Corporate Law Practice

Introduction

Corporate Law is a specialized field of law that deals with the formation, operation and regulation of corporations and other business organizations. It encompasses various aspects which include company formation and registration, corporate governance and management, company securities, mergers and acquisition, corporate restructuring and insolvency, to the winding up of a company. This course takes the student, lawyer or any person seeking to have a knowledge of Corporate Law Practice from the birth of a business organization to the death of the business organization, if it so happens. Not missing also in the course, are the intricacies and the various practices which a business organization must engage in to remain alive. The Companies and Allied Matters Act is the principal law amongst other Acts such as the Investment and Securities Act, the Nigerian Investment Promotion Commission Act and Federal Competition and Consumer Protection Act which regulate the Corporate Law Practice in Nigeria. The Companies and Allied Matters Act was amended in the year, 2020 and is the extant law used throughout this work.

STATEMENT OF COMPLIANCE IN THE FORMATION OF A COMPANY

NKWOCHA ERNEST V. MINISTER OF INDUSTRY, TRADE AND INVESTMENT & 2 ORS. - FHC/KN/CS/86/2018

In this case the court restrained legal practitioners in the employment of the Corporate Affairs Commission from deposing to or signing the statutory declaration of compliance as required under the Companies and Allied Matters Act in the formation of a company.

Under Section 40 of the Company and Allied Matters Act, a statement of compliance which is signed by a legal practitioner and attested before the Commissioner for Oaths or Notary Public is required to be delivered to the Corporate Affairs Commission to the effect that the requirements of the Companies and Allied Matters Act regarding registration has been complied with. It remains the exclusive preserve of legal practitioners other than those in the employment of Corporate Affairs Commission to make the statement of compliance in accordance with the requirements of the Company and Allied Matters Act as provided in Section 40 CAMA.

LISTED RECORDS ->
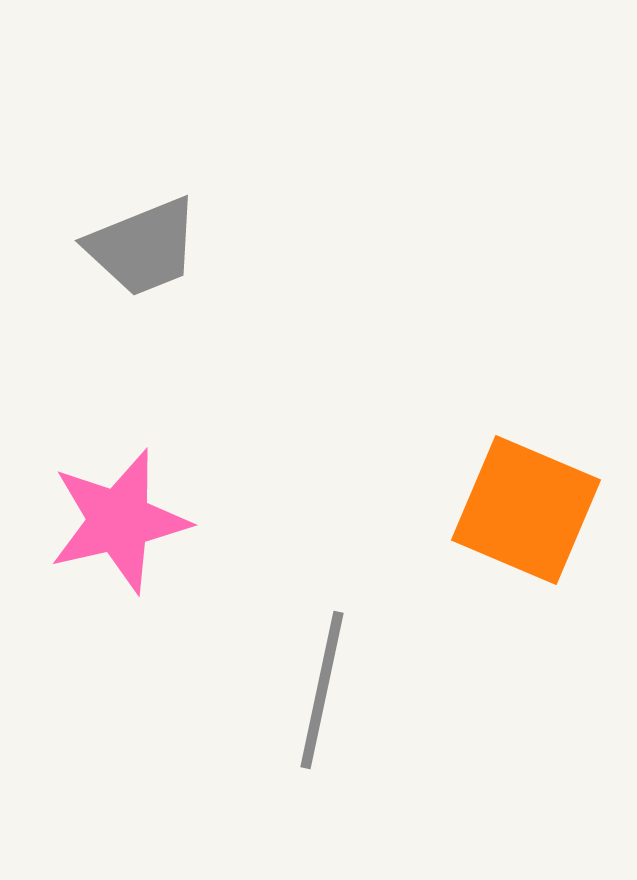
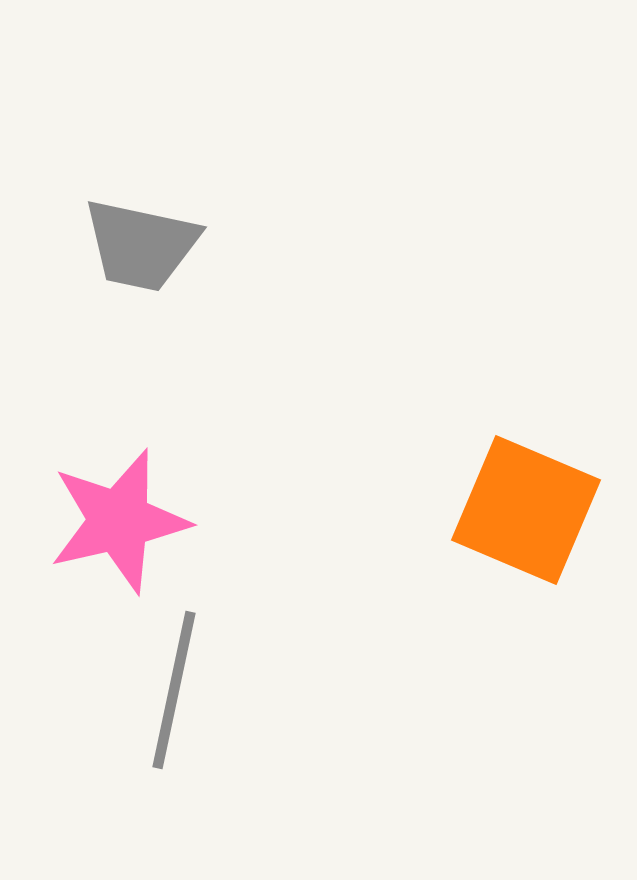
gray trapezoid: moved 2 px left, 2 px up; rotated 34 degrees clockwise
gray line: moved 148 px left
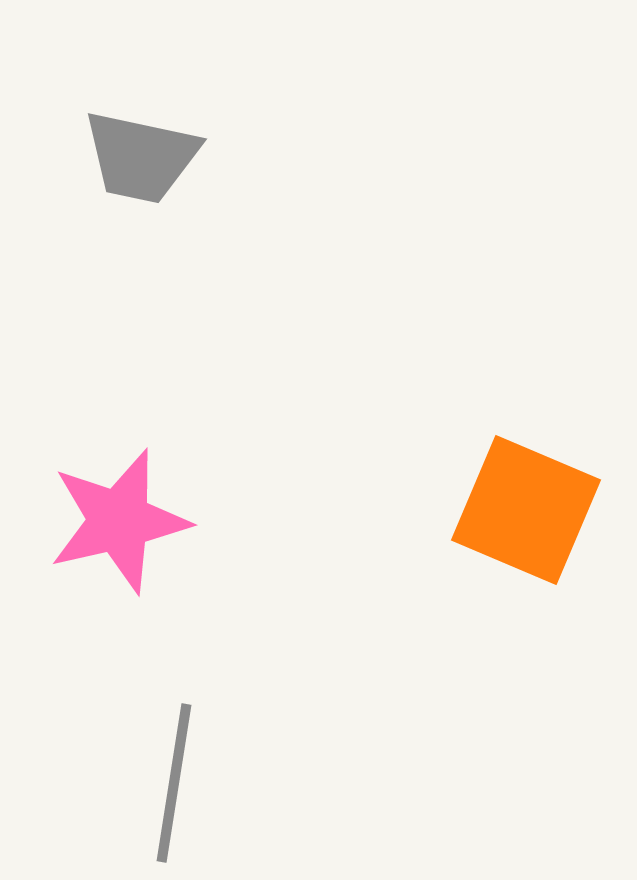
gray trapezoid: moved 88 px up
gray line: moved 93 px down; rotated 3 degrees counterclockwise
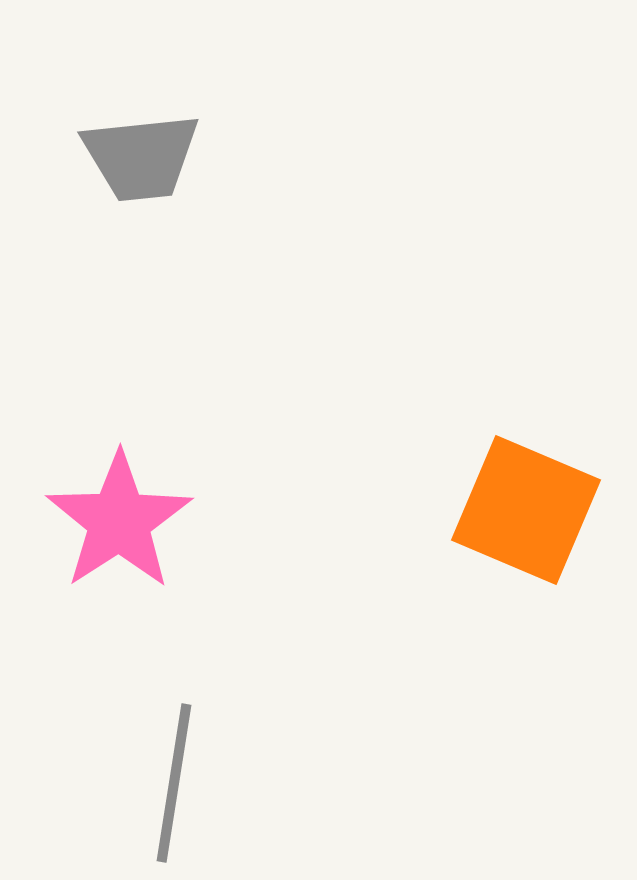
gray trapezoid: rotated 18 degrees counterclockwise
pink star: rotated 20 degrees counterclockwise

TASKS ->
[a] Repeat the part of the listing that begins with the line containing "gray trapezoid: rotated" and runs through the end of the listing, keeping both ends.
[b] Carry on the text about corporate law practice in Nigeria from where it stops.

TASK RESULTS ->
[a]
gray trapezoid: rotated 18 degrees counterclockwise
pink star: rotated 20 degrees counterclockwise

[b]
MEMORANDUM AND ARTICLES OF ASSOCIATION OF A COMPANY

EDOKPOLOR AND CO. LTD V. SEMEDO WIRE INDUSTRIES LTD. - [1984] NSCC 553

The court held that the Object Clause is no more than a list of the objects or activities the company may lawfully carry out. They are certainly not objects that the company must execute. The inclusion of the terms of the pre-incorporation contracts in the Memorandum of Association of a company is an indication of a strong desire that the proposed company after incorporation should execute the terms of the agreement so included. The inclusion of a pre-incorporation contract in the object clause of a Memorandum of Association a company does not make it binding on the company.

COMPANIES

TRENCO (NIG.) V. A.R.E.I CO LTD. - (1970) 1 LRN 146

The decision of the court in case is to the effect that a company, just like a natural person, can enter into contracts, vary or discharge under seal, in writing or by oral agreement as long as the essential ingredients of contract making are present. There is no need for insistence that it must be reduced into writing if such form of contracting would be proper in similar contracts between individuals. The effect of this is that a company contracts orally or in writing or by deed in the cases in which an individual can do so. Unless otherwise provided in any particular case, company contracts are entered the same way as an individual.

METALIMPEX V. A.G. LEVENTIS AND CO. (NIG.) LTD. - (1976) 2.S.C 91

This authority is to the effect that a Bill of Exchange or Promissory Note is deemed to have been made, accepted or indorsed on behalf of a company if it is done in the name of the company or if expressed to be made, accepted or indorsed on behalf of or on account of the company by a person under its authority. It is not necessary that a formal resolution of the directors should be passed that bills should be accepted; and where a director without authority accepts bills on behalf of a company whose articles give power to delegate the duty of accepting bills to any one of its directors, the company is liable to a holder in due course, even though the delegation has not in fact taken place.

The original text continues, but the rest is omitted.